Bueno, todos saben cómo acabó Don Sancho, a manos de Dolfos Vellido, hijo de Vellido Dolfos. Todavía, si van a Zamora, podrán entrar a la ciudad por la Puerta de la Traición, así llamada porque se supone que fue allí donde Vellido acabó con Sancho de unas cuantas puñaladas.
Como ya les he contado, recibí en herencia un par de libros encuadernados en piel y con papel biblia, que hacen mis delicias. Una es las obras completas de Santa Teresa -ya les comentaré algún día- y el otro es el Romancero Español. En el Romancero hay unos doscientas y pico páginas dedicadas a glosar al Cid y su entorno. Entre la realidad y la leyenda nos queda un compendio de la condición humana que en nada desmerece, pienso, al que nos legó Shakespeare.
La condición humana, en su esencia, se mire como se mire, poco o nada se diferencia de la de las otras especies animales. Su núcleo constitutivo es la berrea.
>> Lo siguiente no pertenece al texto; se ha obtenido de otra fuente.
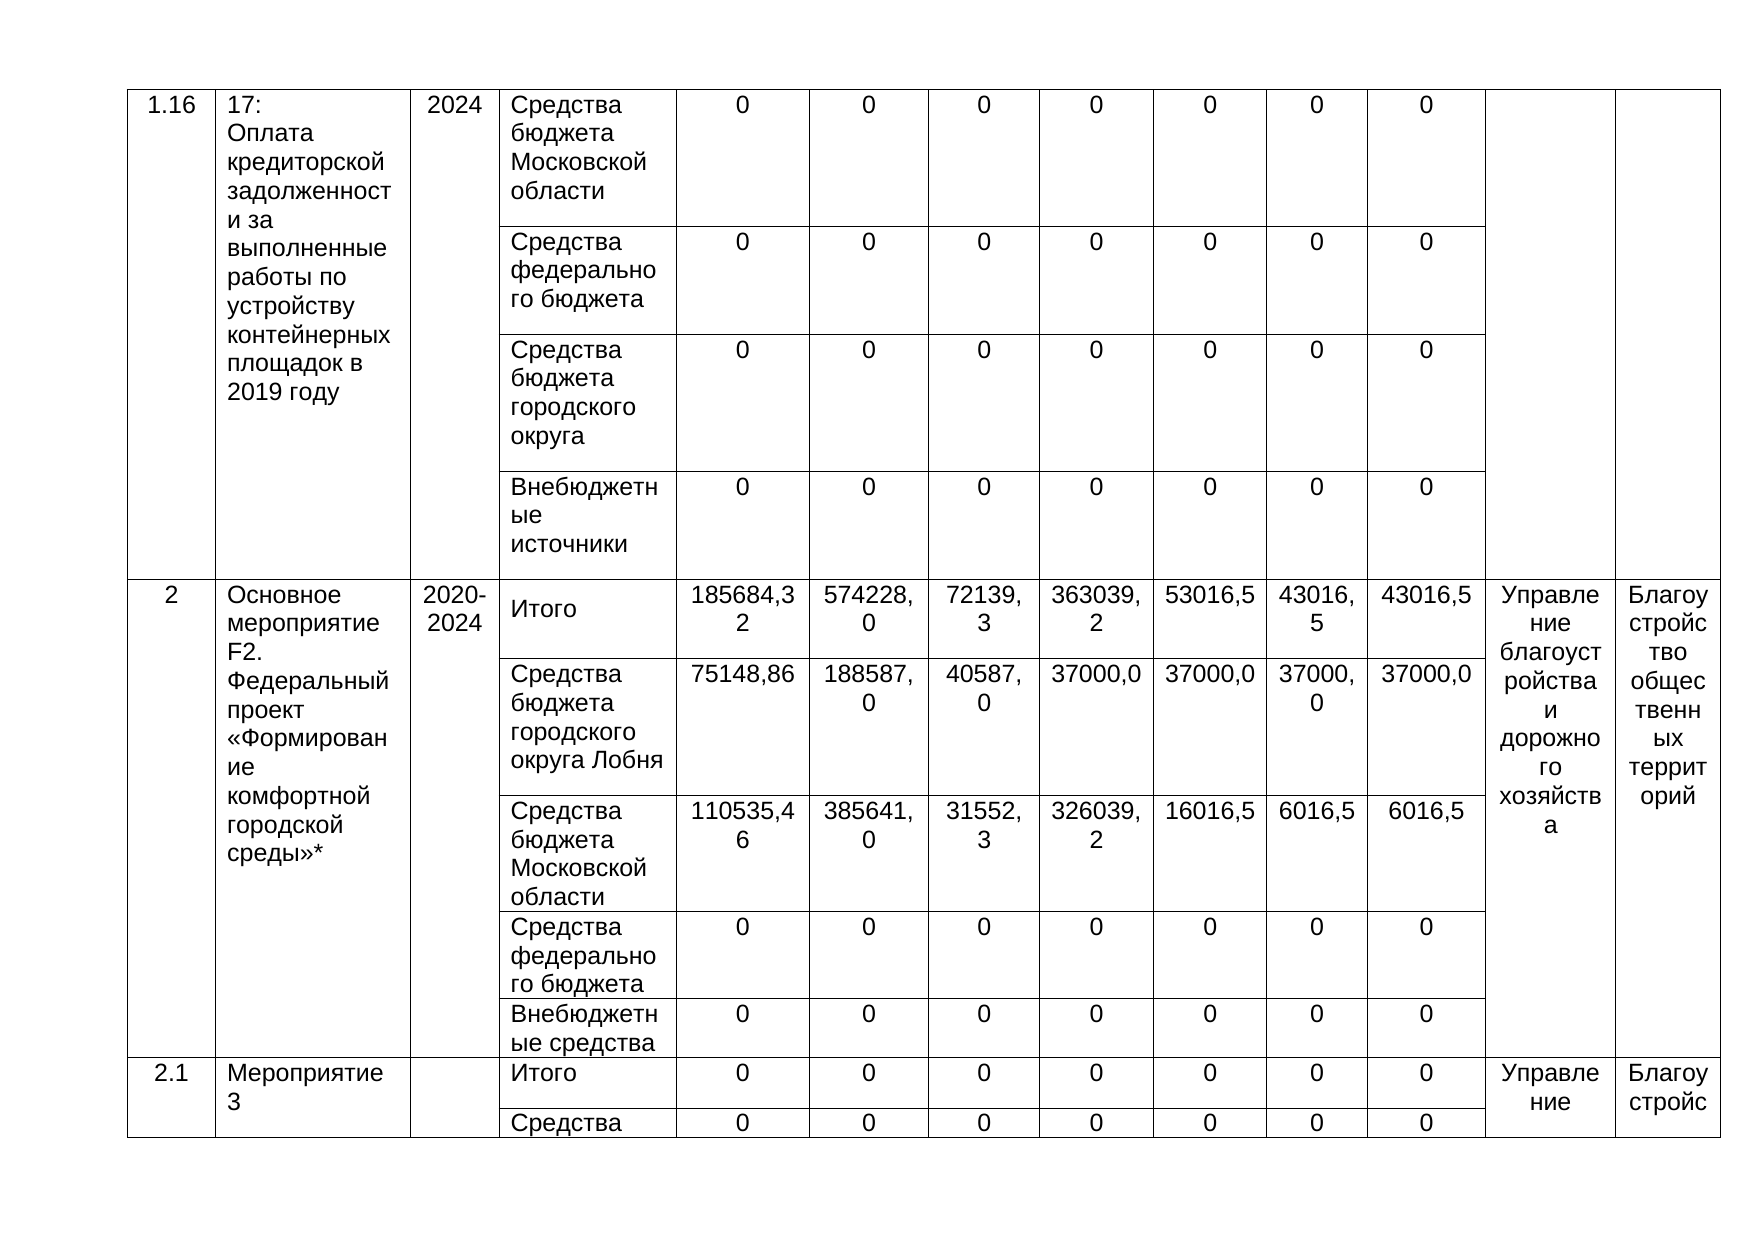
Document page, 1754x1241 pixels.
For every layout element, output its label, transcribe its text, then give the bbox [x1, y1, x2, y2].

table_cell 40587,0 [929, 659, 1039, 795]
table_cell Управление благоустройства и дорожного хозяйства [1486, 580, 1615, 1057]
table_cell 1.16 [128, 90, 215, 579]
table_cell 2 [128, 580, 215, 1057]
table_cell 43016,5 [1267, 580, 1367, 658]
table_cell 53016,5 [1154, 580, 1266, 658]
table_cell 0 [1154, 912, 1266, 998]
table_cell Внебюджетные источники [500, 472, 676, 579]
table_cell 37000,0 [1368, 659, 1485, 795]
table_cell 43016,5 [1368, 580, 1485, 658]
table_cell 574228,0 [810, 580, 928, 658]
table_cell 0 [810, 1058, 928, 1107]
table_cell 0 [1368, 999, 1485, 1057]
table_cell 0 [1267, 472, 1367, 579]
table_cell 0 [1368, 227, 1485, 334]
table_cell 363039,2 [1040, 580, 1153, 658]
table_cell 0 [1040, 90, 1153, 226]
table_cell 0 [677, 999, 809, 1057]
table_cell Мероприятие 3 Реализация программ формирования современной городской среды в части благоустройства общественных территорий [216, 1058, 410, 1137]
table_cell 37000,0 [1040, 659, 1153, 795]
table_cell 0 [929, 1109, 1039, 1137]
table_cell 0 [1267, 90, 1367, 226]
table_cell 6016,5 [1267, 796, 1367, 911]
table_cell Средства бюджета городского округа [500, 335, 676, 471]
table_cell 0 [1154, 472, 1266, 579]
table_cell Средства федерального бюджета [500, 227, 676, 334]
table_cell 0 [1040, 1109, 1153, 1137]
table_cell Основное мероприятие F2. Федеральный проект «Формирование комфортной городской среды»* [216, 580, 410, 1057]
table_cell 0 [929, 999, 1039, 1057]
table_cell Средства бюджета Московской области [500, 796, 676, 911]
table_cell 0 [1040, 912, 1153, 998]
table_cell 0 [1267, 912, 1367, 998]
table_cell 0 [1154, 999, 1266, 1057]
table_cell 2.1 [128, 1058, 215, 1137]
table_cell 0 [1040, 1058, 1153, 1107]
table_cell 0 [677, 335, 809, 471]
table_cell Благоустройство общественных территорий [1616, 1058, 1720, 1137]
table_cell 0 [1040, 335, 1153, 471]
table_cell 37000,0 [1267, 659, 1367, 795]
table_cell Средства бюджета Московской области [500, 90, 676, 226]
table_cell 0 [677, 472, 809, 579]
table_cell 385641,0 [810, 796, 928, 911]
table_cell 0 [810, 227, 928, 334]
table_cell 0 [1154, 1109, 1266, 1137]
table_cell 37000,0 [1154, 659, 1266, 795]
table_cell 0 [929, 335, 1039, 471]
table_cell 0 [1368, 335, 1485, 471]
table_cell 0 [810, 335, 928, 471]
table_cell 188587,0 [810, 659, 928, 795]
table_cell 0 [677, 1058, 809, 1107]
table_cell 0 [677, 1109, 809, 1137]
table_cell 0 [1040, 472, 1153, 579]
table_cell 0 [1368, 1058, 1485, 1107]
table_cell Итого [500, 580, 676, 658]
table_cell 185684,32 [677, 580, 809, 658]
table_cell 0 [1267, 227, 1367, 334]
table_cell 0 [1368, 90, 1485, 226]
table_cell Благоустройство общественных территорий [1616, 580, 1720, 1057]
table_cell 0 [677, 912, 809, 998]
table_cell 0 [929, 912, 1039, 998]
table_cell Управление благоустройства и дорожного хозяйства [1486, 1058, 1615, 1137]
table_cell 16016,5 [1154, 796, 1266, 911]
table_cell 0 [677, 90, 809, 226]
table_cell 0 [810, 912, 928, 998]
table_cell Внебюджетные средства [500, 999, 676, 1057]
table_cell [411, 1058, 499, 1137]
table_cell 6016,5 [1368, 796, 1485, 911]
table_cell Средства федерального бюджета [500, 912, 676, 998]
table_cell 0 [1368, 912, 1485, 998]
table_cell Итого [500, 1058, 676, 1107]
table_cell 326039,2 [1040, 796, 1153, 911]
table_cell 0 [929, 227, 1039, 334]
table_cell 0 [1267, 999, 1367, 1057]
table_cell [500, 1109, 676, 1137]
table_cell 0 [1040, 999, 1153, 1057]
table_cell 0 [1267, 335, 1367, 471]
table_cell [1616, 90, 1720, 579]
table_cell [1486, 90, 1615, 579]
table_cell 0 [1267, 1109, 1367, 1137]
table_cell 0 [1267, 1058, 1367, 1107]
table_cell 0 [929, 90, 1039, 226]
table_cell 0 [677, 227, 809, 334]
table_cell 0 [1368, 472, 1485, 579]
table_cell 0 [1040, 227, 1153, 334]
table_cell 0 [929, 1058, 1039, 1107]
table_cell 0 [1154, 227, 1266, 334]
table_cell 72139,3 [929, 580, 1039, 658]
table_cell 0 [929, 472, 1039, 579]
table_cell 0 [1154, 1058, 1266, 1107]
table_cell 110535,46 [677, 796, 809, 911]
table_cell 0 [1368, 1109, 1485, 1137]
table_cell 0 [810, 999, 928, 1057]
table_cell 31552,3 [929, 796, 1039, 911]
table_cell 0 [810, 90, 928, 226]
table_cell 75148,86 [677, 659, 809, 795]
table_cell 0 [810, 1109, 928, 1137]
table_cell 0 [810, 472, 928, 579]
table_cell 2020-2024 [411, 90, 499, 579]
table_cell 0 [1154, 90, 1266, 226]
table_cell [216, 90, 410, 579]
table_cell 2020-2024 [411, 580, 499, 1057]
table_cell Средства бюджета городского округа Лобня [500, 659, 676, 795]
table_cell 0 [1154, 335, 1266, 471]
Todo gira alrededor de la imposición de los unos sobre los otros, mientras, las otras, están expectantes para irse de inmediato con el que se impone sobre los demás. A partir de ahí, todo vale. Siempre hay una razón superior que lo justifica todo. Por eso es tan delgada la línea que separa la traición de la lealtad. Al final, lo único a lo que podemos recurrir para consolarnos es a la justicia divina... "nunca Dios le hizo merced / ni es razón que se la haga", dice el Cid, el héroe guardián de las esencias que nos hemos inventado los que nunca ganamos en la berrea para no desmoronarnos.
Así ha corrido el mundo siempre y no es previsible que cambie: los que ganan en la berrea tramiten su ADN y, los que pierden, trasmiten su resentimiento inventándose héroes.